Buy lively hard-shell lobsters if available; they yield noticeably more meat per pound than soft-shell.
Knuckle meat is the sweetest and most tender part; never let it go to waste.
Keep the mayonnaise minimal; a great lobster roll tastes of lobster first and dressing barely at all.
New England split-top buns are essential for the buttery griddled sides; trim the crusts off a standard bun if you cannot find them.
Serve immediately after stuffing so the warm crisp bun contrasts the cool filling.
Make a Connecticut-style roll by tossing the warm meat in melted butter with lemon and skipping mayonnaise entirely.
Add a teaspoon of finely chopped tarragon or a dash of Old Bay to the dressing for an herbed version.
Use the same technique with picked crab or poached shrimp when lobster prices spike.
Serve as sliders on mini buns for parties, about 2 ounces of meat each.
Dressed lobster salad keeps refrigerated for up to 2 days in an airtight container; never stuff buns ahead, as they sog within minutes. Cooked picked lobster meat, undressed, freezes for a month in its own juices, though texture is best fresh.

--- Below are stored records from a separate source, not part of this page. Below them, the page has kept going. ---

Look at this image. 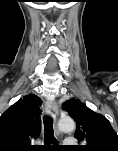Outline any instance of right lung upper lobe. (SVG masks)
I'll use <instances>...</instances> for the list:
<instances>
[{
	"mask_svg": "<svg viewBox=\"0 0 118 151\" xmlns=\"http://www.w3.org/2000/svg\"><path fill=\"white\" fill-rule=\"evenodd\" d=\"M42 100L29 94L0 116V151H31L30 140L41 131Z\"/></svg>",
	"mask_w": 118,
	"mask_h": 151,
	"instance_id": "obj_1",
	"label": "right lung upper lobe"
}]
</instances>
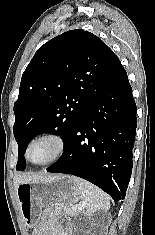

Lobster rolls in their warm buttered form are generally credited to Perry's restaurant in Milford, Connecticut, around 1929, while the chilled mayonnaise-dressed version became the standard at Maine lobster shacks by the mid-20th century. Once a cheap way to use abundant lobster, the roll transformed into a premium summer icon as lobster itself moved from poverty food to luxury.
Maine style serves chilled lobster meat lightly bound with mayonnaise, often with a little celery, in a toasted bun. Connecticut style serves the meat warm, dressed only in melted butter with lemon. Maine is creamy and cool, Connecticut rich and buttery; both demand a griddled split-top bun and restraint with everything else.
Plan on about a quarter pound, or 4 ounces, of picked meat per roll, which is roughly the yield of one 1.25-pound hard-shell lobster. For a party of six you want around 1.5 pounds of picked meat, so either six small lobsters or about three pounds of frozen picked meat.
Yes, good frozen claw and knuckle meat makes a very respectable roll; thaw it overnight in the refrigerator and drain it well before dressing. Avoid canned lobster, which is mushy and metallic. If buying cooked lobsters from the fish counter, use the meat within a day.
Take standard hot dog buns and slice a thin layer off each outer side to expose the crumb, then butter and griddle those cut faces. You lose the perfect shape but keep the essential buttery, toasted-crumb experience. Brioche hot dog buns are the best-tasting widely available stand-in.